Further analyses will be run 3D RNA-seq (paper). We will now create the necessary input file.

Create tables with the metadata.

grep '^>' iwgsc_refseqv1.0_HighConf_CDS_2017Mar13.fa | tr -d '>' | cut -d ' ' -f 1 > transcripts.txt
cut -d . -f 1 transcripts.txt > genes.txt
paste -d , transcripts.txt genes.txt  > transcript_genes.csv (1)

find -type d | grep kallisto  | cut -d / -f 2 | sort > kallisto.txt (2)

cat kallisto.txt  | tr _- '\t' | awk '{print $1","$3","$4}' | paste -d , - kallisto.txt | awk 'BEGIN{print "stage,allele,rep,folder"} {print}' > sample_info.csv (3)

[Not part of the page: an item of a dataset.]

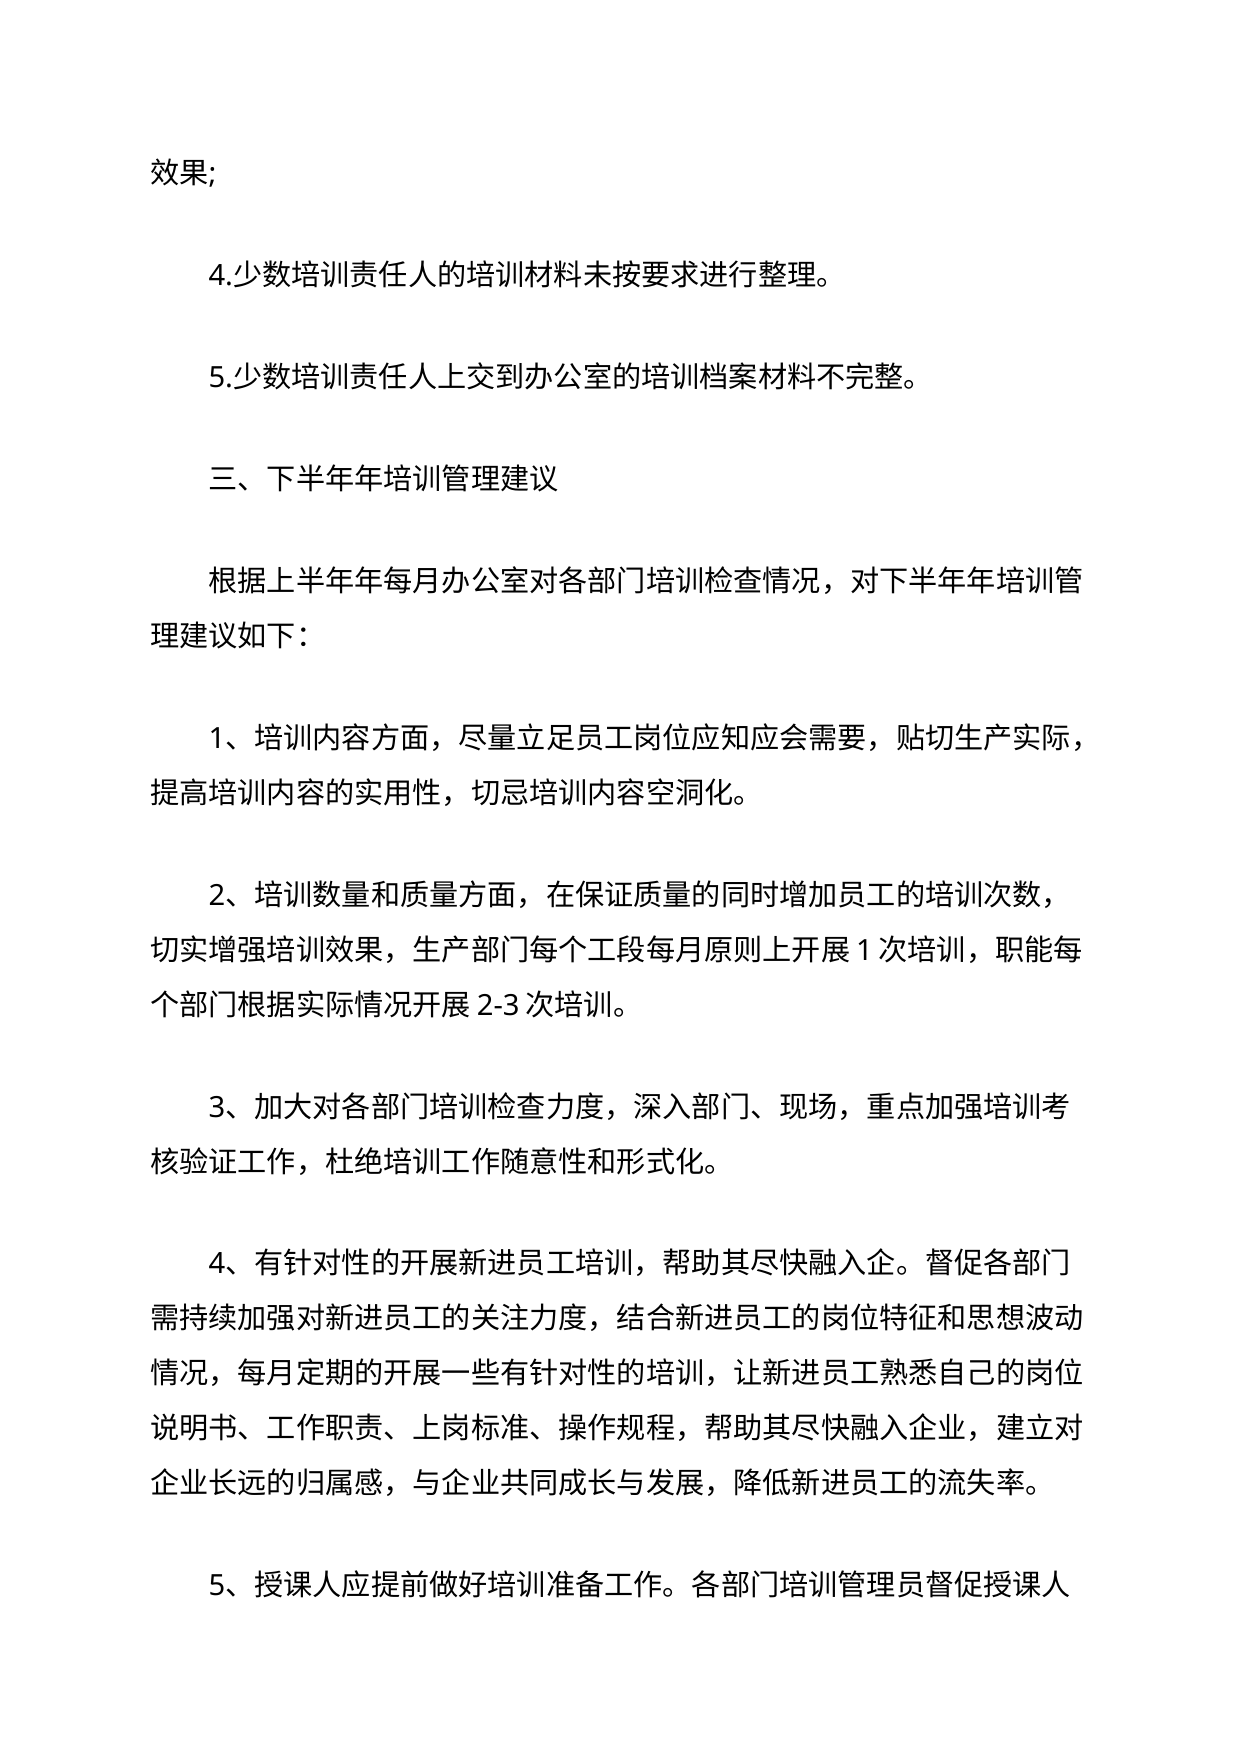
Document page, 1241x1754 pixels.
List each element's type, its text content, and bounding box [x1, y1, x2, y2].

1	Assignment of transcript isoforms to genes.
2	List of Kallisto output directories.
3	Table with experimental design.

Create a zip archiv containing the kallisto output folders. Not needed if you use the download "kallisto.zip" file.
```
zip -r kallisto.zip *_kallisto (1)
```
1 -r instruct zip to travel the directory structure recursively, that is, to include all files in the folders.

Open the 3D RNA-seq app.
Upload the datasets in the Data generation tab.
Follow the 3D DNA-seq steps. Click on the question mark symbol to get more guidance.

4. Transcriptome atlases

Visit BAR, the Bio-Analytic Resource for Plant Biology (paper).

5. Barley epigenome browser

Visit the Barley epigenome browser.

6. Cereal pangenomes at grain genes

Cereal pangenomes are hosted at GrainGenes.